Years ago, I heard the story of a bishop in the Independent Sacramental Movement who would dress up in his bishop’s vestments, sit in his church on his episcopal throne (that is the proper, if unfortunate, title for a bishop’s chair in a cathedral) and send people to stand in front of the church like carnival barkers inviting people in to see the bishop. Not surprisingly, he didn’t have many takers. Of the few who did poke their heads inside to see him sitting in his finery, holding his crozier (bishop’s staff), sitting on his throne, most of them asked who this guy thought he was – a very good question, indeed – and left without approaching him. If he had taken off his ecclesiastical drag show attire and gone out into the streets to actually meet and work with people in need, perhaps people would have wanted to speak with him. I believe he would also have lost his desire to sit on his throne offering “audiences” to passersby.
I relate that story because it is very relevant to the notion of having prosperity as a primary spiritual goal. Both situations are all about me, myself, and I. My money, my wealth, my fame, my recognition, and the honor and respect due to me. There is no valid spiritual goal that is all about me! “Me” is nothing more than an ego trip, no matter how well we dress it up and attempt to disguise it, and ego trips are inherently counter-spiritual. Whether it’s ecclesiastical finery or a promise to use our prosperity to help others, such proposals all ask for payment up front (so to speak) based upon a future promise of doing good deeds in return – not exactly a trust based arrangement!
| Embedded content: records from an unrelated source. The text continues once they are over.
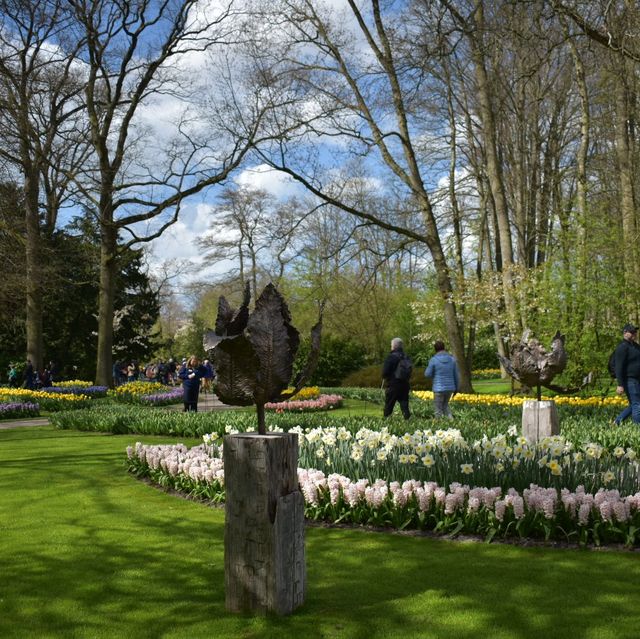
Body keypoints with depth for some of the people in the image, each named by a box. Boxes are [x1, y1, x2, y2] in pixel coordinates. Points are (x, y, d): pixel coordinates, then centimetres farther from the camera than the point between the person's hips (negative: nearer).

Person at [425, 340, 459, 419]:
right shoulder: (452, 359, 0)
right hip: (450, 388, 4)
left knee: (438, 409, 7)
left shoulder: (434, 360, -11)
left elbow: (428, 374, -4)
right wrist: (456, 388, 15)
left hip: (439, 388, -4)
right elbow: (456, 375, 5)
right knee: (445, 405, 25)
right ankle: (451, 419, 8)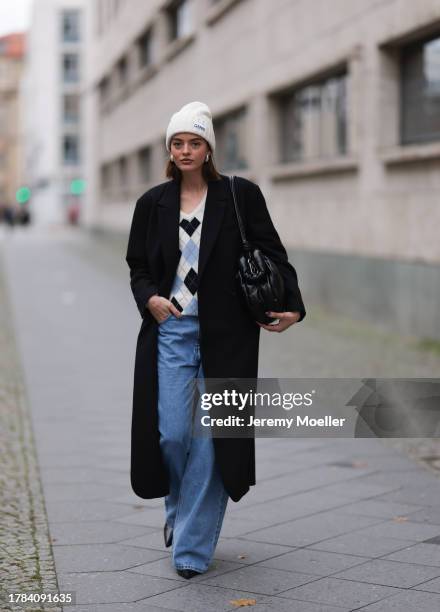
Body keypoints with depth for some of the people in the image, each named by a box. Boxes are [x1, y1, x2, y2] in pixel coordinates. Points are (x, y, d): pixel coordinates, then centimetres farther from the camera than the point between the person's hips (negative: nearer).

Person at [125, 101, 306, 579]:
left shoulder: (240, 195, 1)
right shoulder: (153, 203, 7)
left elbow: (272, 253, 0)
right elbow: (137, 265, 15)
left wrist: (292, 305, -14)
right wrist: (149, 298, -5)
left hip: (224, 336, -2)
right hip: (170, 330, 2)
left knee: (210, 438, -1)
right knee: (171, 434, -4)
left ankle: (194, 546, 10)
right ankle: (178, 506, 29)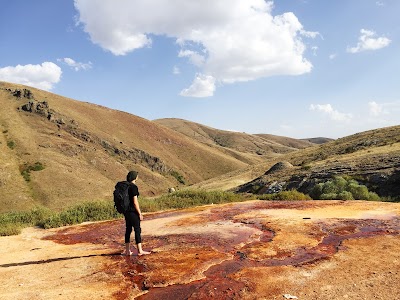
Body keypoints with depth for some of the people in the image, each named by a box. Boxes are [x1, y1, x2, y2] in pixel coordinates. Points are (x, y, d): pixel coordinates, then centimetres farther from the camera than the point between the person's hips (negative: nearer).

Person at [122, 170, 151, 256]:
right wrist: (140, 214, -13)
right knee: (137, 230, -1)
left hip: (126, 211, 8)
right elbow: (135, 202, -18)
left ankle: (127, 250, 19)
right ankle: (140, 250, 4)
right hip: (133, 211, -8)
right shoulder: (134, 187, -16)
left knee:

The spiritual path should be about my spiritual growth and development so that I can benefit all living beings. That means that the development of compassion, altruism, patience, and the ability to love wastefully should be primary goals. If money comes along the way, great! There’s nothing wrong with money – or anything else – unless we become attached to it and start worshiping it as some sort of lesser god. The truth is that if money does come, we won’t know how to handle it responsibly unless we have developed the virtues listed above.